AIM OF THE TASK » Give again, word for word, every line in the entries below from the line with "engagements forts en" up to and including the line with "Chorégraphie : Annie-B.", and no other line.

━━ RECORDS SHOWN

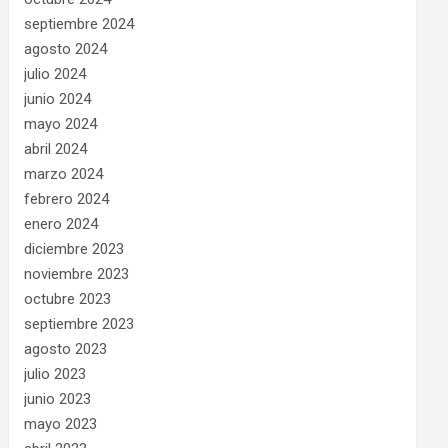
septiembre 2024
agosto 2024
julio 2024
junio 2024
mayo 2024
abril 2024
marzo 2024
febrero 2024
enero 2024
diciembre 2023
noviembre 2023
octubre 2023
septiembre 2023
agosto 2023
julio 2023
junio 2023
mayo 2023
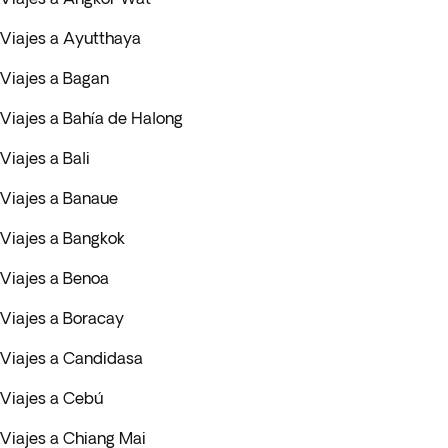
Viajes a Ayutthaya
Viajes a Bagan
Viajes a Bahía de Halong
Viajes a Bali
Viajes a Banaue
Viajes a Bangkok
Viajes a Benoa
Viajes a Boracay
Viajes a Candidasa
Viajes a Cebú
Viajes a Chiang Mai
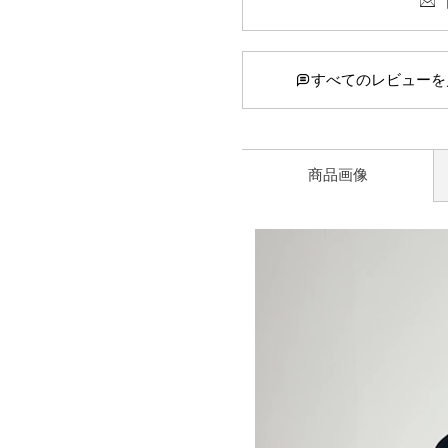
すべてのレビューを
商品画像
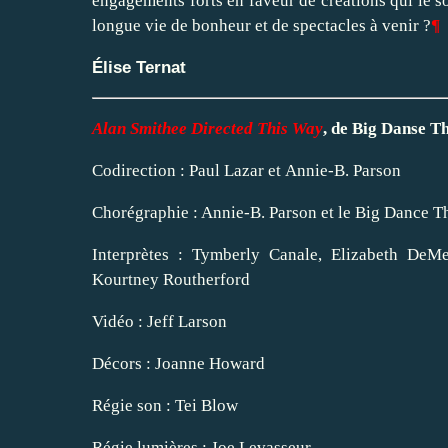
engagements forts en faveur de créations qui le so
longue vie de bonheur et de spectacles à venir ?
¶
Élise Ternat
Alan Smithee Directed This Way
, de Big Danse T
Codirection : Paul Lazar et Annie-B. Parson
Chorégraphie : Annie-B. Parson et le Big Dance T
Interprètes : Tymberly Canale, Elizabeth DeM
Kourtney Routherford
Vidéo : Jeff Larson
Décors : Joanne Howard
Régie son : Tei Blow
Régie lumières : Joe Levasseur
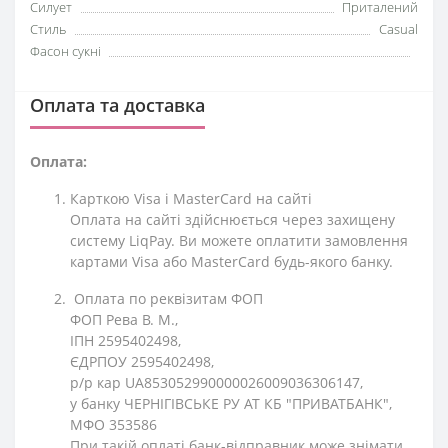
Силует
Приталений
Стиль
Casual
Фасон сукні
Оплата та доставка
Оплата:
Карткою Visa і MasterCard на сайті
Оплата на сайті здійснюється через захищену
систему LiqPay. Ви можете оплатити замовлення
картами Visa або MasterCard будь-якого банку.
Оплата по реквізитам ФОП
ФОП Рева В. М.,
ІПН 2595402498,
ЄДРПОУ 2595402498,
р/р кар UA853052990000026009036306147,
у банку ЧЕРНІГІВСЬКЕ РУ АТ КБ "ПРИВАТБАНК",
МФО 353586
При такій оплаті банк-відправник може знімати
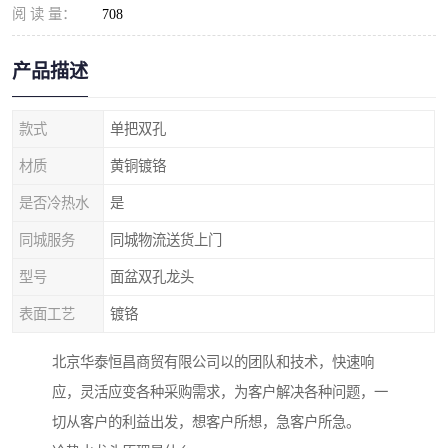
阅 读 量：
708
产品描述
款式
单把双孔
材质
黄铜镀铬
是否冷热水
是
同城服务
同城物流送货上门
型号
面盆双孔龙头
表面工艺
镀铬
北京华泰恒昌商贸有限公司以的团队和技术，快速响
应，灵活应变各种采购需求，为客户解决各种问题，一
切从客户的利益出发，想客户所想，急客户所急。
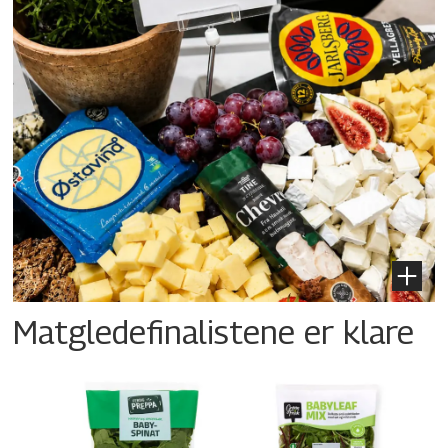
Matgledefinalistene er klare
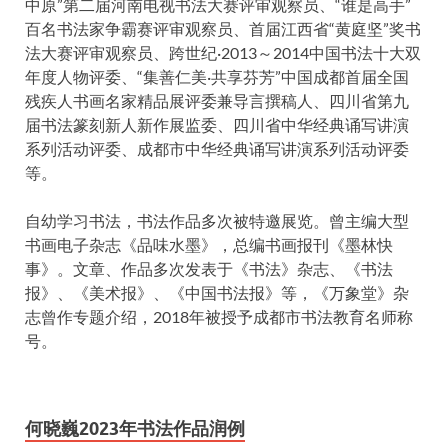
中原”第二届河南电视书法大赛评审观察员、“谁是高手”
百名书法家争霸赛评审观察员、首届江西省“黄庭坚”奖书
法大赛评审观察员、跨世纪·2013～2014中国书法十大双
年度人物评委、“集善仁美·共享芬芳”中国成都首届全国
残疾人书画名家精品展评委兼导言撰稿人、四川省第九
届书法篆刻新人新作展监委、四川省中华经典诵写讲演
系列活动评委、成都市中华经典诵写讲演系列活动评委
等。
自幼学习书法，书法作品多次被特邀展览。曾主编大型
书画电子杂志《品味水墨》，总编书画报刊《墨林快
事》。文章、作品多次发表于《书法》杂志、《书法
报》、《美术报》、《中国书法报》等，《万象堂》杂
志曾作专题介绍，2018年被授予成都市书法教育名师称
号。
何晓巍2023年书法作品润例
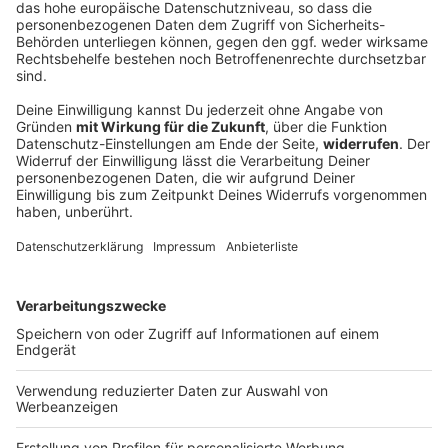
Müder FC Augsburg gewinnt Härtetest -
Kabadayi nach Kroatien
Der FC Augsburg rackert im Trainingslager. Mit
schweren Beinen gelingt Manuel Baums Mannschaft
sogar ein Comebacksieg gegen einen italienischen
Erstligisten.
DEINE GEMERKTEN ARTIKEL
Du hast dir noch keine Artikel gemerkt
Markiere sie hierfür mit einem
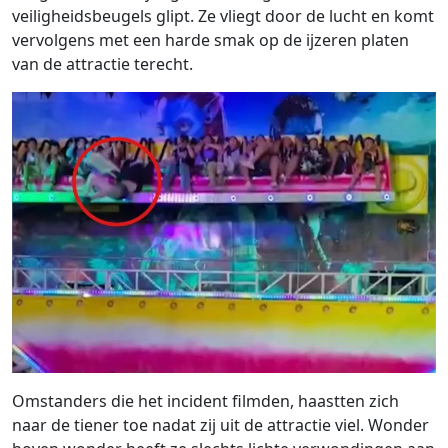
veiligheidsbeugels glipt. Ze vliegt door de lucht en komt
vervolgens met een harde smak op de ijzeren platen
van de attractie terecht.
Omstanders die het incident filmden, haastten zich
naar de tiener toe nadat zij uit de attractie viel. Wonder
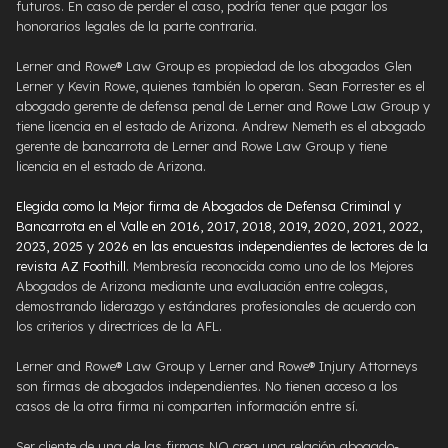
futuros. En caso de perder el caso, podría tener que pagar los
honorarios legales de la parte contraria.
Lerner and Rowe® Law Group es propiedad de los abogados Glen
Lerner y Kevin Rowe, quienes también lo operan. Sean Forrester es el
abogado gerente de defensa penal de Lerner and Rowe Law Group y
tiene licencia en el estado de Arizona. Andrew Nemeth es el abogado
gerente de bancarrota de Lerner and Rowe Law Group y tiene
licencia en el estado de Arizona.
Elegida como la Mejor firma de Abogados de Defensa Criminal y
Bancarrota en el Valle en 2016, 2017, 2018, 2019, 2020, 2021, 2022,
2023, 2025 y 2026 en las encuestas independientes de lectores de la
revista AZ Foothill
. Membresía reconocida como uno de los Mejores
Abogados de Arizona mediante una evaluación entre colegas,
demostrando liderazgo y estándares profesionales de acuerdo con
los criterios y directrices de la AFL.
Lerner and Rowe® Law Group y Lerner and Rowe® Injury Attorneys
son firmas de abogados independientes. No tienen acceso a los
casos de la otra firma ni comparten información entre sí.
Ser cliente de una de las firmas NO crea una relación abogado-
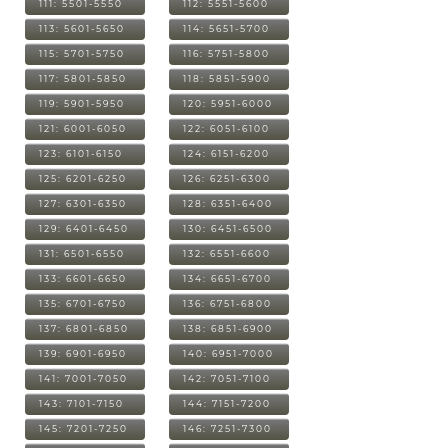
111: 5501-5550
112: 5551-5600
113: 5601-5650
114: 5651-5700
115: 5701-5750
116: 5751-5800
117: 5801-5850
118: 5851-5900
119: 5901-5950
120: 5951-6000
121: 6001-6050
122: 6051-6100
123: 6101-6150
124: 6151-6200
125: 6201-6250
126: 6251-6300
127: 6301-6350
128: 6351-6400
129: 6401-6450
130: 6451-6500
131: 6501-6550
132: 6551-6600
133: 6601-6650
134: 6651-6700
135: 6701-6750
136: 6751-6800
137: 6801-6850
138: 6851-6900
139: 6901-6950
140: 6951-7000
141: 7001-7050
142: 7051-7100
143: 7101-7150
144: 7151-7200
145: 7201-7250
146: 7251-7300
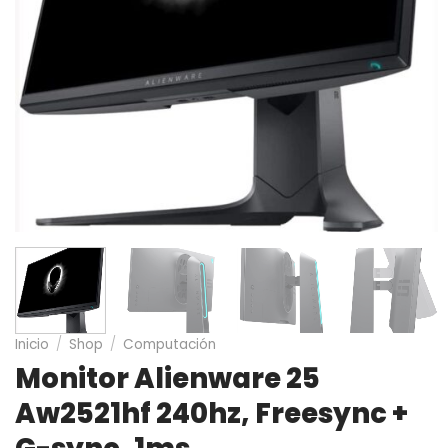
Inicio
/
Shop
/
Computación
Monitor Alienware 25
Aw2521hf 240hz, Freesync +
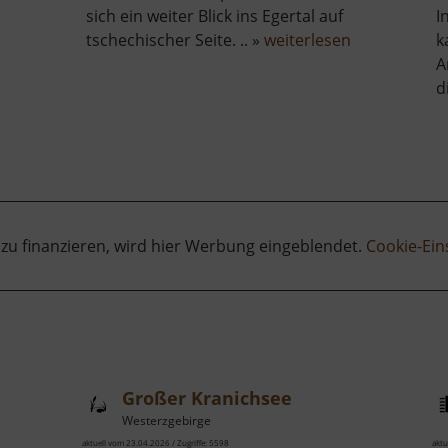
sich ein weiter Blick ins Egertal auf
I
über
tschechischer Seite. .. »
weiterlesen
k
er
Wirbelstein
A
rg
d
rstein
 zu finanzieren, wird hier Werbung eingeblendet.
Cookie-Ein
Großer Kranichsee
Westerzgebirge
aktuell vom 23.04.2026 / Zugriffe: 5598
aktu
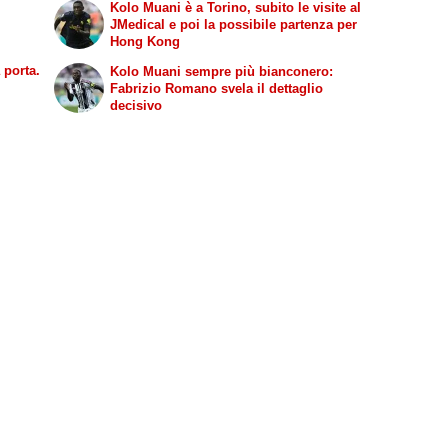
Kolo Muani è a Torino, subito le visite al
JMedical e poi la possibile partenza per
Hong Kong
 porta.
Kolo Muani sempre più bianconero:
Fabrizio Romano svela il dettaglio
decisivo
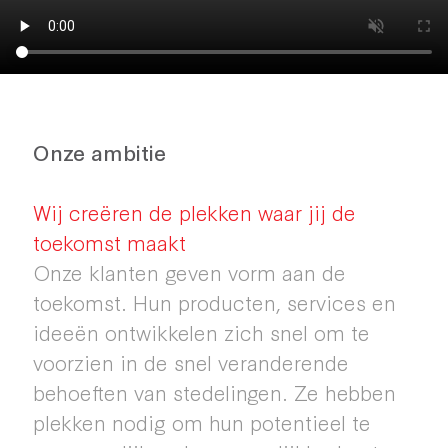
WATCH OUR VIDEO
Onze ambitie
Wij creëren de plekken waar jij de
toekomst maakt
Onze klanten geven vorm aan de
toekomst. Hun producten, services en
ideeën ontwikkelen zich snel om te
voorzien in de snel veranderende
behoeften van stedelingen. Ze hebben
plekken nodig om hun potentieel te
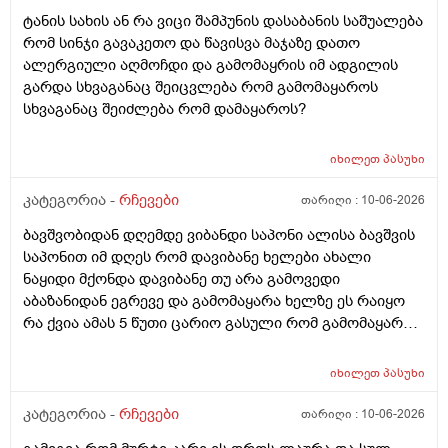
შეიცვლება თავბრუ დაეხვეწეს და ან კიდევ უარესი
ტანის სახის ან რა ვიცი შამპუნის დასაბანის საშუალება
რატო არ აკეთებენ ამ სინდს ყველგან და რატომ
რომ სინჯი გავაკეთო და წავისვა მაჯაზე დათო
მაინცდამაინც სპეციალურ კლინიკებში რატომ ეს
ალერგიული აღმოჩდი და გამომაყრის იმ ადგილის
შენიათ
გარდა სხვაგანაც შეიცვლება რომ გამომაყაროს
სხვაგანაც შეიძლება რომ დამაყაროს?
იხილეთ
პასუხი
კატეგორია -
რჩევები
თარიღი :
10-06-2026
ბავშვობიდან დღემდე ვიბანდი საპონი ალისა ბავშვის
საპონით იმ დღეს რომ დავიბანე ხელები ახალი
ნაყიდი მქონდა დავიბანე თუ არა გამოვედი
აბაზანიდან ეგრევე და გამომაყარა ხელზე ეს რაიყო
რა ქვია ამას 5 წუთი ცარიო გასული რომ გამომაყარა
და ამ ექავა რა ქვია ამას ალერგია?
იხილეთ
პასუხი
კატეგორია -
რჩევები
თარიღი :
10-06-2026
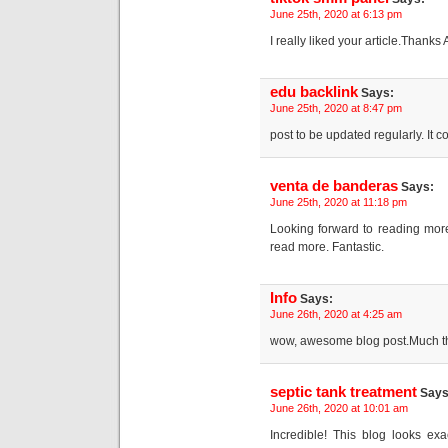
June 25th, 2020 at 6:13 pm
I really liked your article.Thank
edu backlink
Says:
June 25th, 2020 at 8:47 pm
post to be updated regularly. It c
venta de banderas
Says:
June 25th, 2020 at 11:18 pm
Looking forward to reading more.
read more. Fantastic.
Info
Says:
June 26th, 2020 at 4:25 am
wow, awesome blog post.Much th
septic tank treatment
Says
June 26th, 2020 at 10:01 am
Incredible! This blog looks ex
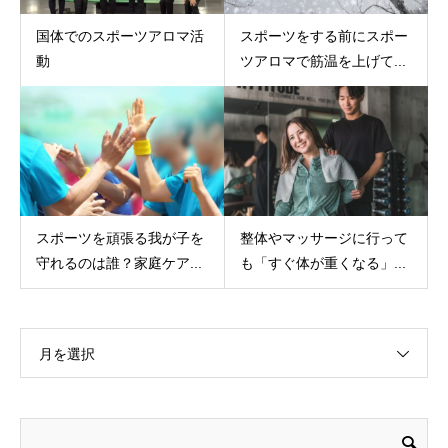
国体でのスポーツアロマ活
スポーツをする前にスポー
動
ツアロマで筋温を上げて...
スポーツを頑張る我が子を
整体やマッサージに行って
守れるのは誰？家庭ケア...
も「すぐ体が重くなる」...
月を選択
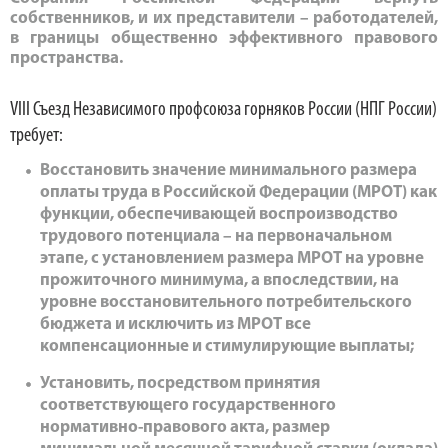
собственников, и их представители – работодателей,
в границы общественно эффективного правового
пространства.
VIII Съезд Независимого профсоюза горняков России (НПГ России)
требует:
Восстановить значение минимального размера
оплаты труда в Российской Федерации (МРОТ) как
функции, обеспечивающей воспроизводство
трудового потенциала – на первоначальном
этапе, с установлением размера МРОТ на уровне
прожиточного минимума, а впоследствии, на
уровне восстановительного потребительского
бюджета и исключить из МРОТ все
компенсационные и стимулирующие выплаты;
Установить, посредством принятия
соответствующего государственного
нормативно-правового акта, размер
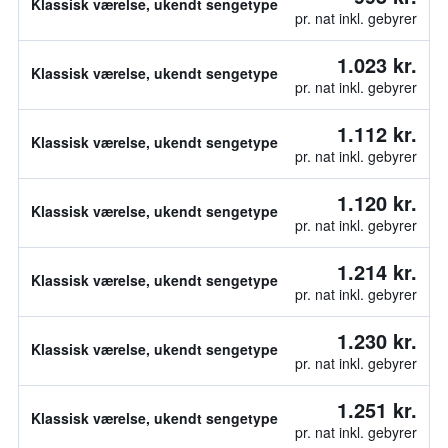
Klassisk værelse, ukendt sengetype
pr. nat inkl. gebyrer
1.023 kr.
Klassisk værelse, ukendt sengetype
pr. nat inkl. gebyrer
1.112 kr.
Klassisk værelse, ukendt sengetype
pr. nat inkl. gebyrer
1.120 kr.
Klassisk værelse, ukendt sengetype
pr. nat inkl. gebyrer
1.214 kr.
Klassisk værelse, ukendt sengetype
pr. nat inkl. gebyrer
1.230 kr.
Klassisk værelse, ukendt sengetype
pr. nat inkl. gebyrer
1.251 kr.
Klassisk værelse, ukendt sengetype
pr. nat inkl. gebyrer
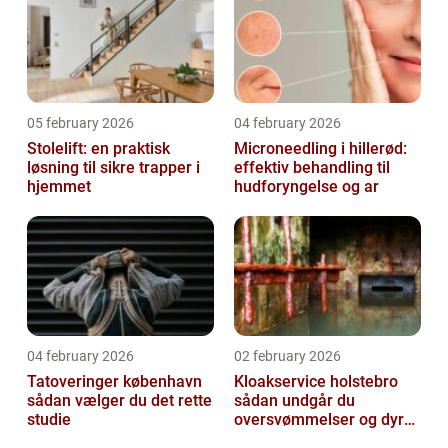
05 february 2026
04 february 2026
Stolelift: en praktisk
Microneedling i hillerød:
løsning til sikre trapper i
effektiv behandling til
hjemmet
hudforyngelse og ar
04 february 2026
02 february 2026
Tatoveringer københavn
Kloakservice holstebro
sådan vælger du det rette
sådan undgår du
studie
oversvømmelser og dyre
skader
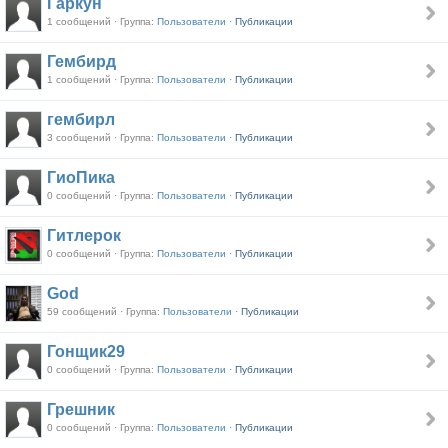
Гаркун
1 сообщений · Группа:
Пользователи ·
Публикации
Гембирд
1 сообщений · Группа:
Пользователи ·
Публикации
гембирл
3 сообщений · Группа:
Пользователи ·
Публикации
ГиоПика
0 сообщений · Группа:
Пользователи ·
Публикации
Гитлерок
0 сообщений · Группа:
Пользователи ·
Публикации
God
59 сообщений · Группа:
Пользователи ·
Публикации
Гонщик29
0 сообщений · Группа:
Пользователи ·
Публикации
Грешник
0 сообщений · Группа:
Пользователи ·
Публикации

━━━━

TASK RESPONSE »
engagements forts en faveur de créations qui le so
longue vie de bonheur et de spectacles à venir ?
¶
Élise Ternat
Alan Smithee Directed This Way
, de Big Danse T
Codirection : Paul Lazar et Annie-B. Parson
Chorégraphie : Annie-B. Parson et le Big Dance T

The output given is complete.